Will greater shrub abundance greatly impact tundra surface-atmosphere exchanges of energy and carbon?

Abstract:

Increasing deciduous shrub abundance, productivity, and range in the Arctic comes with the potential for both negative and positive feedbacks to the climate system. This study presents six seasons of eddy covariance measurements of carbon dioxide (CO2) and latent and sensible heat fluxes along a shrub gradient in Canada’s Low Arctic. Three flux tower sites with 17, 45, and 64% dwarf birch cover were established within a few kilometers of each other to investigate differences in microclimate, energy and carbon exchanges.
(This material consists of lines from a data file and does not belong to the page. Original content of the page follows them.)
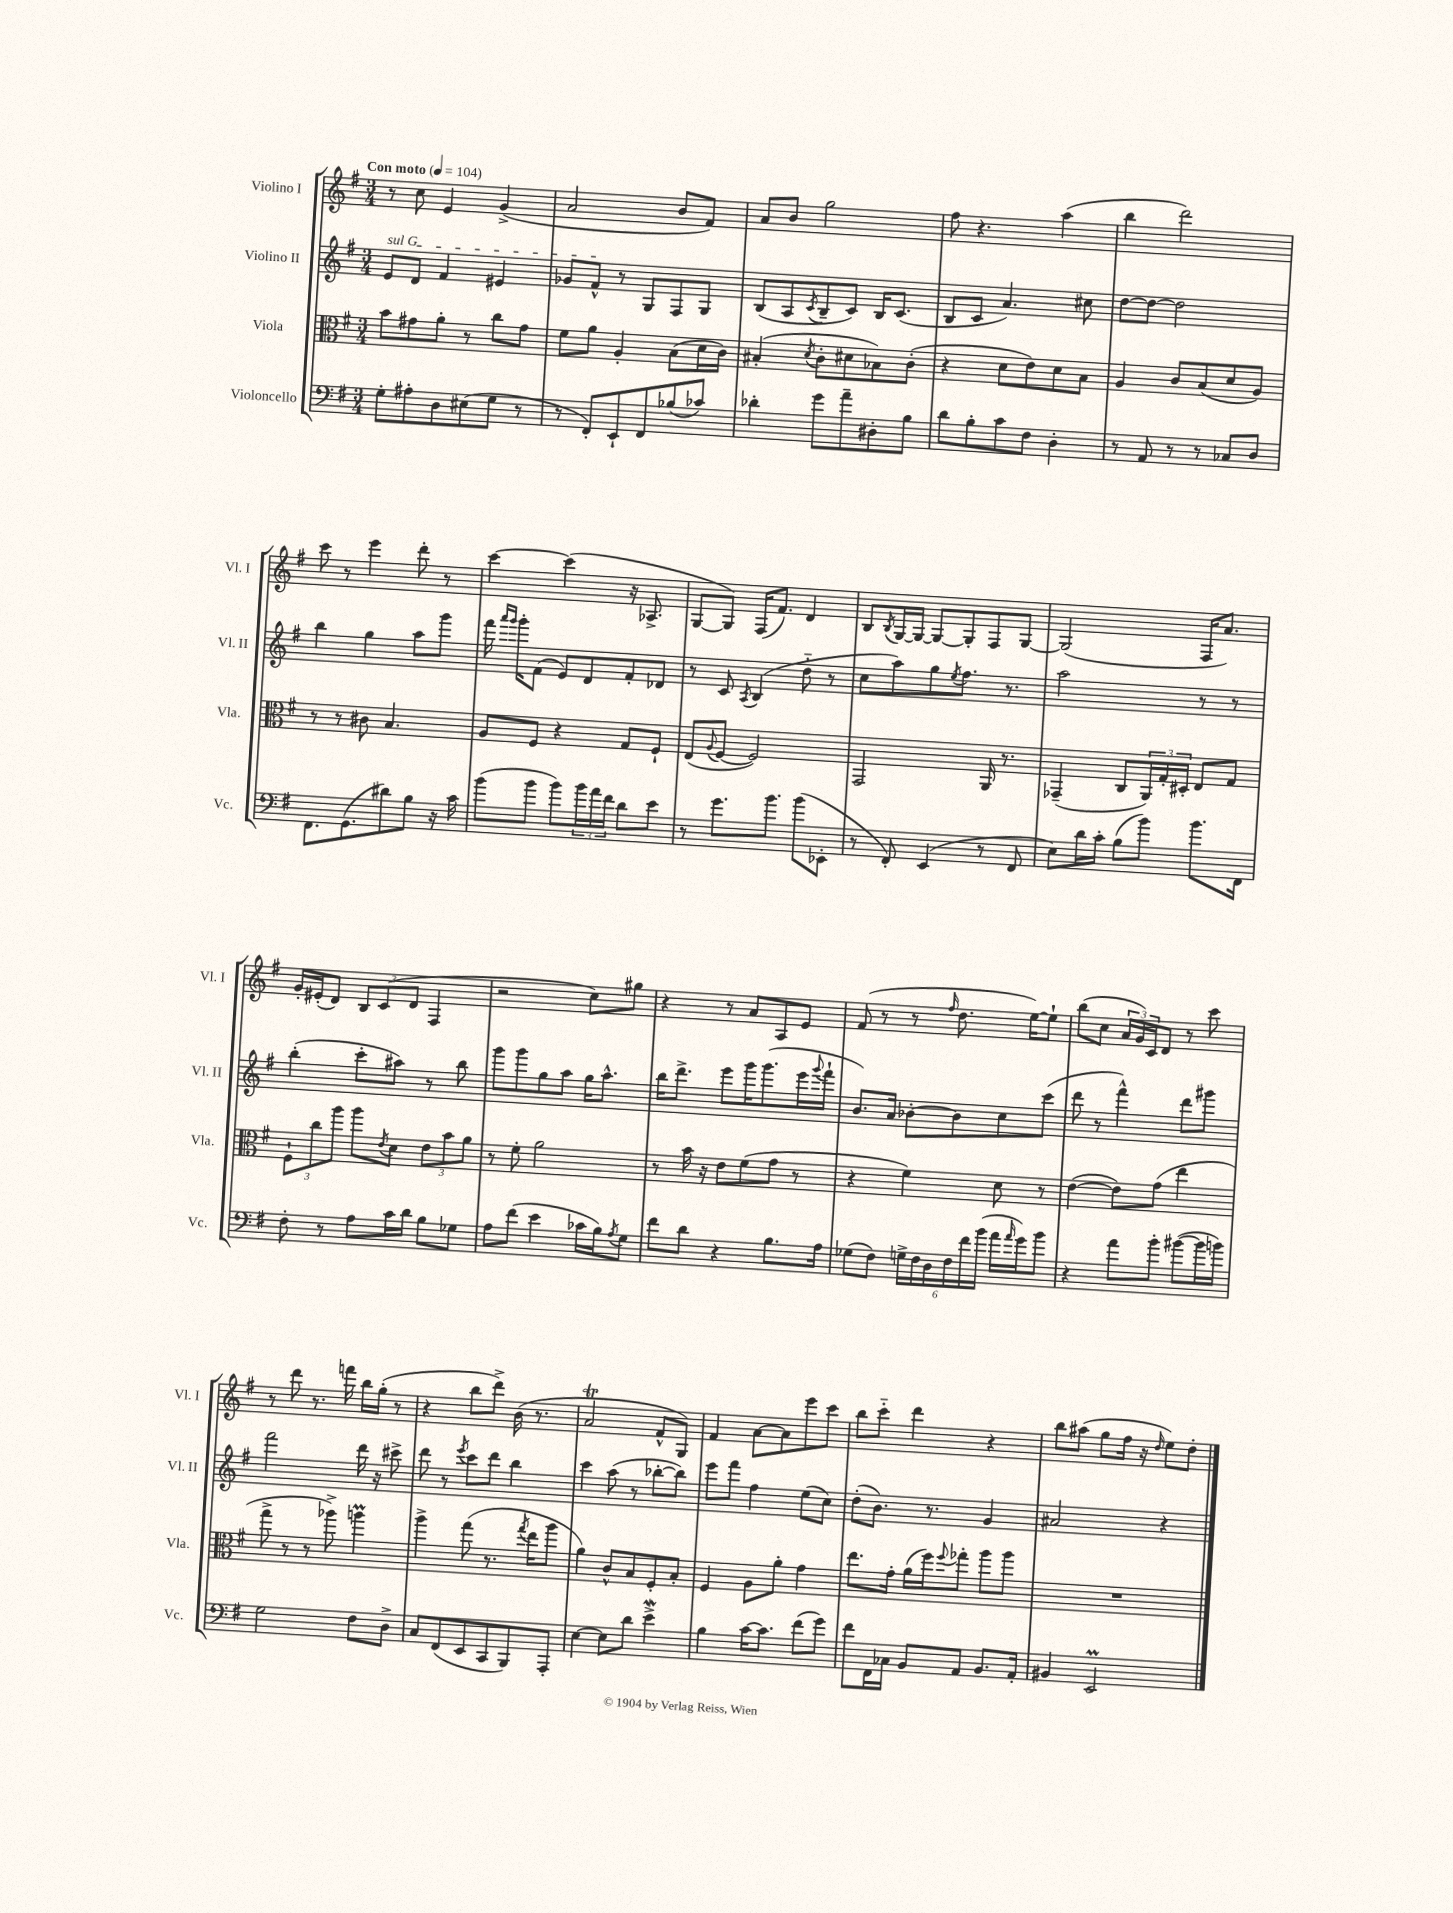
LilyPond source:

<<
\new StaffGroup <<
\new Staff = "s0" \with { instrumentName = "Violino I" shortInstrumentName = "Vl. I" } {
    \clef treble \key g \major \numericTimeSignature \time 3/4 \tempo "Con moto" 4 = 104
    r8 c''8 e'4 g'4->( |
    a'2 b'8 fis'8) |
    a'8 b'8 g''2 |
    fis''8 r4. a''4( |
    b''4 d'''2) |
    c'''8 r8 e'''4 d'''8-. r8 |
    c'''4~ c'''4( r16 aes8.-> |
    g8~ g8) fis16( fis'8.) d'4 |
    b8 \acciaccatura { b8 } g16~ g16~ g8~ g8-. fis8 g8~ |
    g2( fis16 a'8.) |
    g'16-. eis'16-.( d'8) \tuplet 3/2 { b8 c'8( d'8 } fis4 |
    r2 c''8) gis''8 |
    r4 r8 a'8 a8 e'8 |
    fis'8( r8 r8 \grace { fis''16 } d''8. e''16~) e''8-! |
    b''8( c''8 \tuplet 3/2 { a'16 g'16) c'16 } d'8 r8 c'''8 |
    r8 d'''8 r8. f'''16 b''16 g''16-.( r8 |
    r4 b''8 d'''8->) b'16( r8. |
    a'2\trill fis'8-^ g8) |
    fis'4 a'8~ a'8 e'''8 c'''8 |
    b''8 c'''8-_ d'''4 r4 |
    b''8 ais''8( g''8 fis''16 r16 \grace { d''16 } e''8) d''8-. \bar "|." |
}
\new Staff = "s1" \with { instrumentName = "Violino II" shortInstrumentName = "Vl. II" } {
    \clef treble \key g \major \numericTimeSignature \time 3/4
    \once \override TextSpanner.bound-details.left.text = \markup { \italic "sul G" } e'8\startTextSpan d'8 fis'4 eis'4 |
    ges'8 fis'8-^\stopTextSpan r8 g8 fis8 g8 |
    b8( a8 \acciaccatura { c'8 } b8-- c'8) b16 c'8.( |
    b8 c'8 a'4.) cis''8 |
    d''8~ d''8~ d''2 |
    b''4 g''4 a''8 g'''8 |
    fis'''16 \grace { a'''16 g'''16 } g'''16-. fis'8( e'8) d'8 fis'8-. des'8 |
    r8 c'8 \acciaccatura { a8 } b4( d''8-_ r8 |
    c''8 a''8) g''8 \acciaccatura { e''8 } fis''8. r8. |
    a''2 r8 r8 |
    b''4-.( c'''8-. ais''8) r8 b''8 |
    g'''8 g'''8 g''8 a''8 g''16 a''8.-^ |
    b''16 d'''8.-> e'''8 g'''16 g'''8.( e'''16 \appoggiatura { g'''8 } fis'''16-! |
    b'8.) a'16 bes'8~-. bes'8 c''8 c'''8( |
    d'''8 r8 fis'''4-^) d'''8 gis'''8 |
    fis'''2 d'''16 r16 cis'''8-> |
    d'''8 r8 \acciaccatura { e'''8 } c'''8 d'''8 b''4 |
    c'''4 a''8( r8 bes''8~-. bes''8) |
    e'''8 fis'''8 fis''4 e''8( c''8) |
    d''8-.( b'8.) r8. g'4 |
    ais'2 r4 \bar "|." |
}
\new Staff = "s2" \with { instrumentName = "Viola" shortInstrumentName = "Vla." } {
    \clef alto \key g \major \numericTimeSignature \time 3/4
    b'8 gis'8 a'8-. r8 c''8 gis'8 |
    fis'8 a'8 a4-. b8( d'16 c'16) |
    bis4-.( \acciaccatura { d'8 } c'8-. dis'8 bes8) c'8-.( |
    r4 d'8 e'8) d'8 b8 |
    a4 c'8 b8( d'8 a8) |
    r8 r8 cis'8 b4. |
    a8 fis8 r4 g8 fis8-! |
    e8( \appoggiatura { a8 } fis8~ fis2) |
    g,2 a,16 r8. |
    ges,4--( c8 \tuplet 3/2 { a,16) g16-. dis16-. } e8 g8 |
    \tuplet 3/2 { fis8-! c''8 a''8 } a''8 \acciaccatura { e'8 } d'8 \tuplet 3/2 { e'8 b'8 a'8 } |
    r8 fis'8-. a'2 |
    r8 b'16 r16 e'8 fis'8( g'8 r8 |
    r4 fis'4) d'8 r8 |
    e'4~( e'8) g'8( e''4 |
    g''8-> r8 r8 aes''8->) a''4\prall |
    a''4-> g''8( r8. \acciaccatura { g''8 } e''16 a''8 |
    a'4) c'8-^ b8 fis8-. b8-. |
    fis4 a8 a'8-. g'4 |
    e''8. g'16-. a'16( fis''16) \appoggiatura { fis''8 } ges''8-. a''8 a''8 |
    R2. \bar "|." |
}
\new Staff = "s3" \with { instrumentName = "Violoncello" shortInstrumentName = "Vc." } {
    \clef bass \key g \major \numericTimeSignature \time 3/4
    g8-. ais8-. d8 eis8( g8 r8 |
    r8 fis,8-.) e,8-! fis,8 bes8( ces'8) |
    des'4-. g'8 a'8-- dis8-. b8 |
    d'8 b8-. c'8 fis8 d4-. |
    r8 a,8 r8 r8 ces8 d8 |
    fis,8. g,8.( dis'8) b8 r16 c'16 |
    b'8( b'8 b'8) \tuplet 3/2 { b'16 a'16 fis'16 } d'8 e'8 |
    r8 g'8. b'8. b'8( ees,8-. |
    r8 fis,8-.) e,4( r8 fis,8 |
    e8) d'16 c'16-. b8( b'8) b'8. fis,16 |
    fis8-. r8 a8 c'16 d'16 b8 ges8 |
    a8 fis'8( e'4 ces'16 b16) \acciaccatura { a8 } g8 |
    fis'8 d'8 r4 b8. a16 |
    ges8( fis8) \tuplet 6/4 { g16-> fis16 d16 fis16 fis'16 b'16( } a'16 \grace { a'16 } g'16) b'8 |
    r4 a'8 b'8-. bis'8~( bis'16 b'16) |
    g2 fis8 d8-> |
    c8 fis,8( e,8 c,8 b,,8) a,,8-. |
    e4~ e8 d'8 e'4->\mordent |
    b4 c'16~ c'8. fis'8( g'8) |
    fis'8 fis,16 ces16 b,8 a,8 b,8. a,16-. |
    bis,4 e,2\prall \bar "|." |
}
>>
>>
\layout { \context { \Score \remove "Bar_number_engraver" } }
As expected, there was greater winter snow depth but less summer soil thaw with greater shrub cover. However, snowmelt timing and speed were usually similar among sites. Despite a reduction in albedo in spring and greater leaf area through summer, latent heat fluxes were consistently lower with greater shrub cover. Offset by small differences in sensible heat fluxes, total seasonal atmospheric heating (combined sensible and latent heat fluxes) was similar among sites. We anticipated greater net uptake of CO2 through the growing season with greater shrub cover. However, that was only the case in some years. There was much more week-to-week and year-to-year variability in CO2 fluxes at the shrubbiest site suggesting photosynthesis and respiration processes were more sensitive to weather variations. Shrub abundance does impact tundra surface-atmosphere exchanges of energy and carbon but these observations also highlight the complexity involved in predicting the net climate feedback effect of current and future Arctic vegetation change.